Entertainment

Book reviews: David Cameron's For The Record, Ian McEwan's The Cockroach

For The Record by David Cameron
For The Record by David Cameron

NON-FICTION

For The Record by David Cameron is published in hardback by William Collins, priced £25 (ebook £14.99)

HOW you feel about David Cameron's autobiography may depend more on how you feel about the man, his party and the Brexit referendum than the quality of the writing. The writing is both charming and self-deprecating, for example when talking about the generations of his family who went to Eton. To some it will be an honest account of how an honourable man listened to what the party and the country were saying. While for others, it is a self-serving account of trying to solve an internal Tory party problem, which dragged the country into years of mess, with a badly timed vote and poor argument for Remain. If you are fascinated by politics, understanding the ebb and flow of relationships with friends and colleagues like George Osborne, Michael Gove and Boris Johnson provides insights into ambition, loyalty, principles and which matters most. Johnson doesn't come out of it well. It also provides a window on forming the coalition, and major historical moments like Syria and Libya, the Scottish referendum and gay marriage. Ironically, his feeling that reforming the Tory party to make it more modern and inclusive was what drove him to want to be prime minister, doesn't seem to connect with the austerity he imposed. The book is most moving when he talks about his wife Samantha and the death of their son Ivan. While Cameron admits to some of his mistakes, For The Record sometimes falls into the humblebrag, or restating his opinion that he was right. It will be up to history to decide just how big those mistakes were.

6/10

Bridie Pritchard

FICTION

The Cockroach by Ian McEwan is published in paperback by Jonathan Cape Vintage, priced £7.99 (ebook £3.99)
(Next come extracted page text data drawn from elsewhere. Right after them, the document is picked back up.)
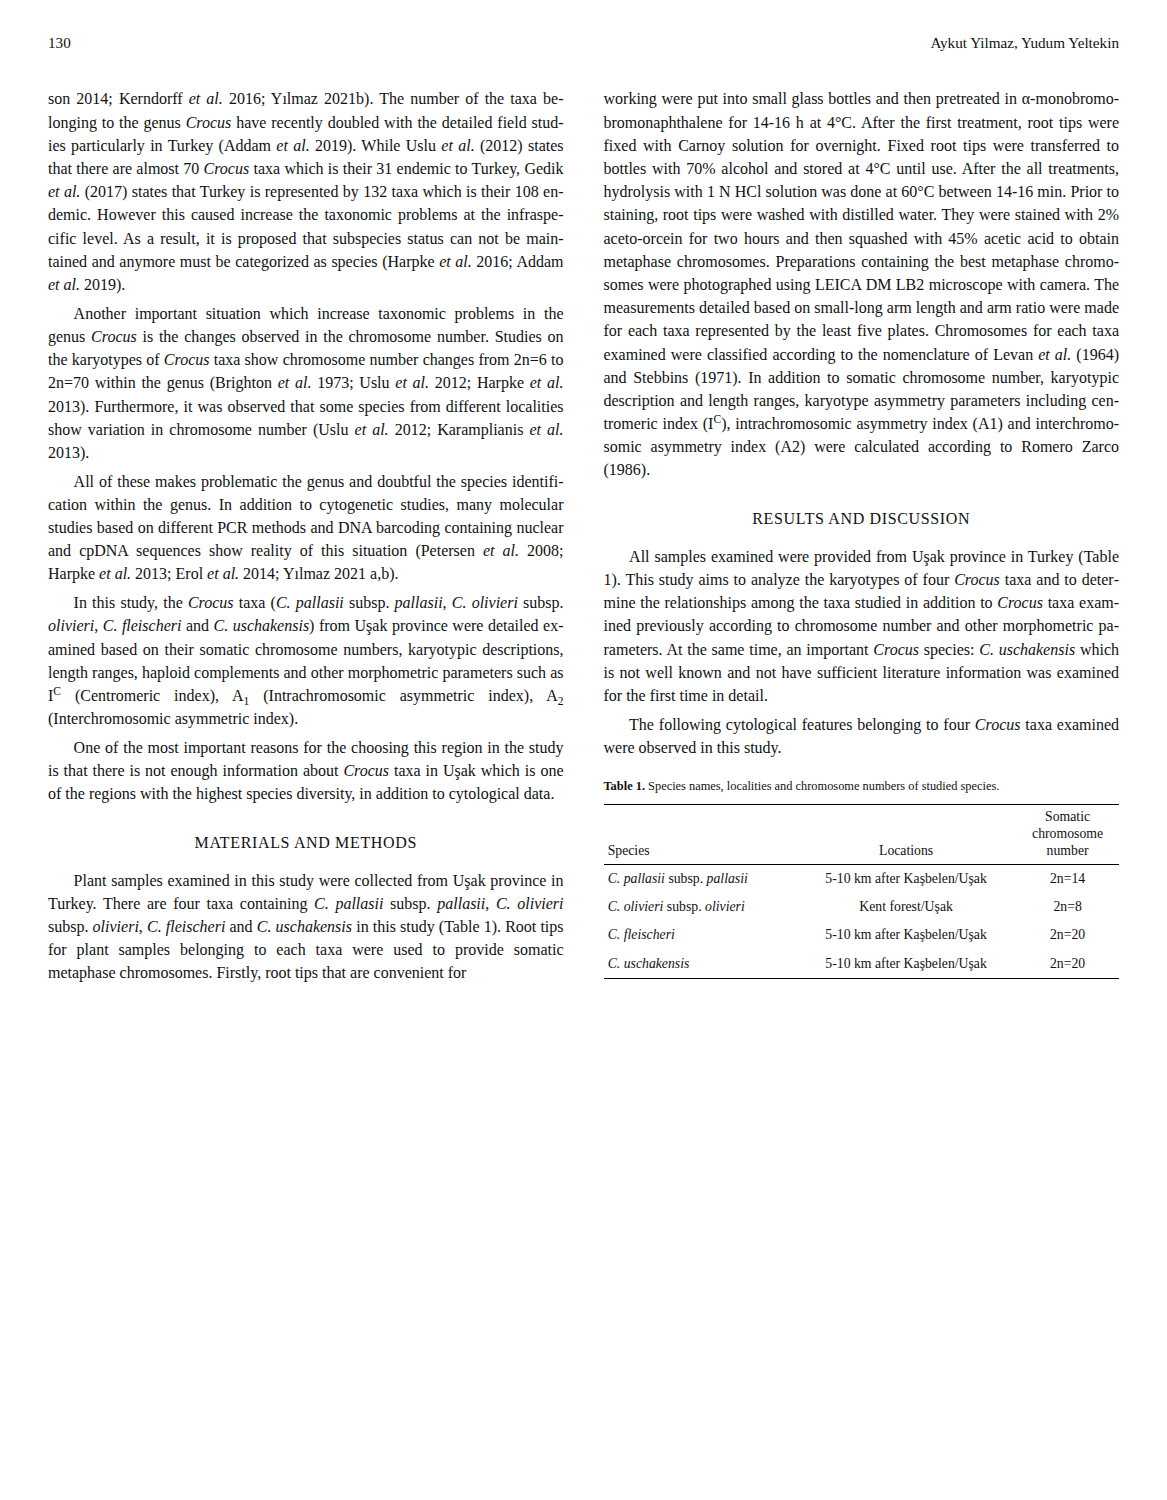130 Aykut Yilmaz, Yudum Yeltekin
son 2014; Kerndorff et al. 2016; Yılmaz 2021b). The number of the taxa belonging to the genus Crocus have recently doubled with the detailed field studies particularly in Turkey (Addam et al. 2019). While Uslu et al. (2012) states that there are almost 70 Crocus taxa which is their 31 endemic to Turkey, Gedik et al. (2017) states that Turkey is represented by 132 taxa which is their 108 endemic. However this caused increase the taxonomic problems at the infraspecific level. As a result, it is proposed that subspecies status can not be maintained and anymore must be categorized as species (Harpke et al. 2016; Addam et al. 2019).
Another important situation which increase taxonomic problems in the genus Crocus is the changes observed in the chromosome number. Studies on the karyotypes of Crocus taxa show chromosome number changes from 2n=6 to 2n=70 within the genus (Brighton et al. 1973; Uslu et al. 2012; Harpke et al. 2013). Furthermore, it was observed that some species from different localities show variation in chromosome number (Uslu et al. 2012; Karamplianis et al. 2013).
All of these makes problematic the genus and doubtful the species identification within the genus. In addition to cytogenetic studies, many molecular studies based on different PCR methods and DNA barcoding containing nuclear and cpDNA sequences show reality of this situation (Petersen et al. 2008; Harpke et al. 2013; Erol et al. 2014; Yılmaz 2021 a,b).
In this study, the Crocus taxa (C. pallasii subsp. pallasii, C. olivieri subsp. olivieri, C. fleischeri and C. uschakensis) from Uşak province were detailed examined based on their somatic chromosome numbers, karyotypic descriptions, length ranges, haploid complements and other morphometric parameters such as IC (Centromeric index), A1 (Intrachromosomic asymmetric index), A2 (Interchromosomic asymmetric index).
One of the most important reasons for the choosing this region in the study is that there is not enough information about Crocus taxa in Uşak which is one of the regions with the highest species diversity, in addition to cytological data.
Materials and Methods
Plant samples examined in this study were collected from Uşak province in Turkey. There are four taxa containing C. pallasii subsp. pallasii, C. olivieri subsp. olivieri, C. fleischeri and C. uschakensis in this study (Table 1). Root tips for plant samples belonging to each taxa were used to provide somatic metaphase chromosomes. Firstly, root tips that are convenient for
working were put into small glass bottles and then pretreated in α-monobromobromonaphthalene for 14-16 h at 4°C. After the first treatment, root tips were fixed with Carnoy solution for overnight. Fixed root tips were transferred to bottles with 70% alcohol and stored at 4°C until use. After the all treatments, hydrolysis with 1 N HCl solution was done at 60°C between 14-16 min. Prior to staining, root tips were washed with distilled water. They were stained with 2% aceto-orcein for two hours and then squashed with 45% acetic acid to obtain metaphase chromosomes. Preparations containing the best metaphase chromosomes were photographed using LEICA DM LB2 microscope with camera. The measurements detailed based on small-long arm length and arm ratio were made for each taxa represented by the least five plates. Chromosomes for each taxa examined were classified according to the nomenclature of Levan et al. (1964) and Stebbins (1971). In addition to somatic chromosome number, karyotypic description and length ranges, karyotype asymmetry parameters including centromeric index (IC), intrachromosomic asymmetry index (A1) and interchromosomic asymmetry index (A2) were calculated according to Romero Zarco (1986).
Results and Discussion
All samples examined were provided from Uşak province in Turkey (Table 1). This study aims to analyze the karyotypes of four Crocus taxa and to determine the relationships among the taxa studied in addition to Crocus taxa examined previously according to chromosome number and other morphometric parameters. At the same time, an important Crocus species: C. uschakensis which is not well known and not have sufficient literature information was examined for the first time in detail.
The following cytological features belonging to four Crocus taxa examined were observed in this study.
Table 1. Species names, localities and chromosome numbers of studied species.
| Species | Locations | Somatic chromosome number |
| --- | --- | --- |
| C. pallasii subsp. pallasii | 5-10 km after Kaşbelen/Uşak | 2n=14 |
| C. olivieri subsp. olivieri | Kent forest/Uşak | 2n=8 |
| C. fleischeri | 5-10 km after Kaşbelen/Uşak | 2n=20 |
| C. uschakensis | 5-10 km after Kaşbelen/Uşak | 2n=20 |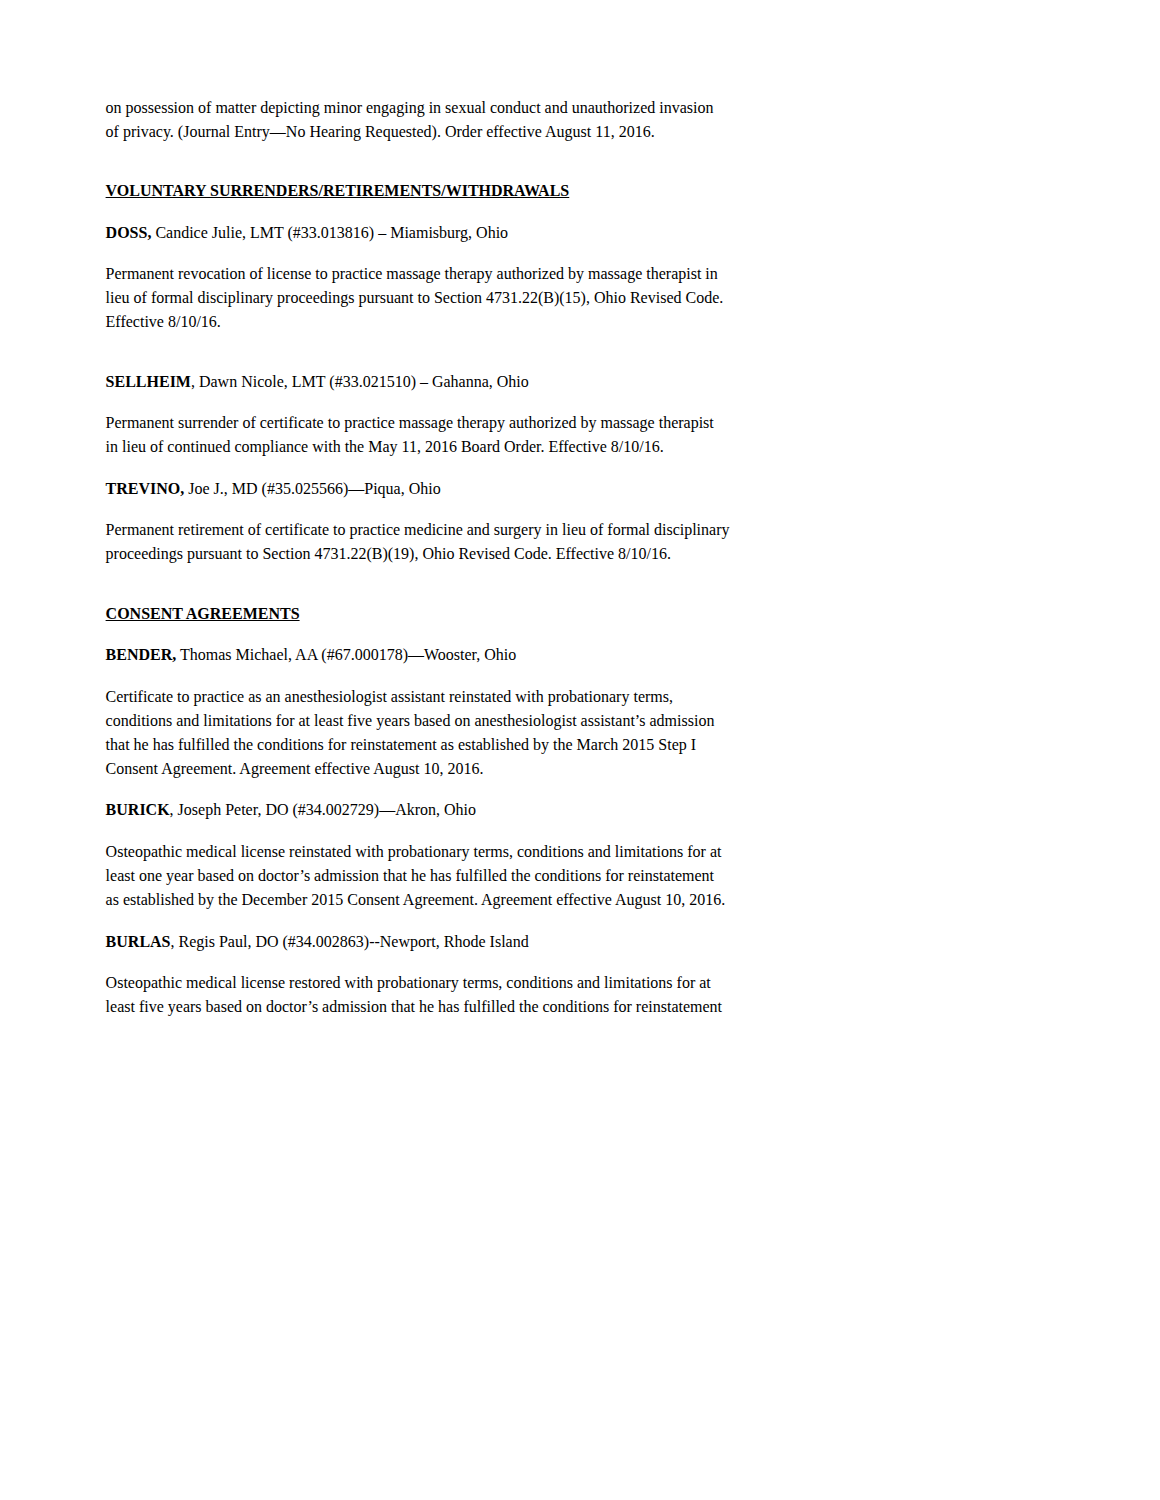on possession of matter depicting minor engaging in sexual conduct and unauthorized invasion of privacy. (Journal Entry—No Hearing Requested). Order effective August 11, 2016.
VOLUNTARY SURRENDERS/RETIREMENTS/WITHDRAWALS
DOSS, Candice Julie, LMT (#33.013816) – Miamisburg, Ohio
Permanent revocation of license to practice massage therapy authorized by massage therapist in lieu of formal disciplinary proceedings pursuant to Section 4731.22(B)(15), Ohio Revised Code. Effective 8/10/16.
SELLHEIM, Dawn Nicole, LMT (#33.021510) – Gahanna, Ohio
Permanent surrender of certificate to practice massage therapy authorized by massage therapist in lieu of continued compliance with the May 11, 2016 Board Order. Effective 8/10/16.
TREVINO, Joe J., MD (#35.025566)—Piqua, Ohio
Permanent retirement of certificate to practice medicine and surgery in lieu of formal disciplinary proceedings pursuant to Section 4731.22(B)(19), Ohio Revised Code. Effective 8/10/16.
CONSENT AGREEMENTS
BENDER, Thomas Michael, AA (#67.000178)—Wooster, Ohio
Certificate to practice as an anesthesiologist assistant reinstated with probationary terms, conditions and limitations for at least five years based on anesthesiologist assistant’s admission that he has fulfilled the conditions for reinstatement as established by the March 2015 Step I Consent Agreement. Agreement effective August 10, 2016.
BURICK, Joseph Peter, DO (#34.002729)—Akron, Ohio
Osteopathic medical license reinstated with probationary terms, conditions and limitations for at least one year based on doctor’s admission that he has fulfilled the conditions for reinstatement as established by the December 2015 Consent Agreement. Agreement effective August 10, 2016.
BURLAS, Regis Paul, DO (#34.002863)--Newport, Rhode Island
Osteopathic medical license restored with probationary terms, conditions and limitations for at least five years based on doctor’s admission that he has fulfilled the conditions for reinstatement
YOU don't need to have read Franz Kafka's The Metamorphosis to fathom Ian McEwan's new, highly political and brutally scathing novella, The Cockroach, but the topsy-turvy homage will likely end up on school syllabuses toot sweet. A shrewd, resolute cockroach wakes up in the fleshy, horrifyingly two-legged body of the British prime minister and is intent on delivering the 'will of the people' at any and all costs. Sound familiar? McEwan rattles acerbically through the outrageous strategising, dishonesty and underhand 'negotiating' required to force through 'Reversalism' (rather than Brexit), which will see the flow of Britain's money reversed... Prescient, caustic and droll, it's too uncomfortably accurate/terrifying to be laugh-out-loud funny. It's satire, both amusing and painful.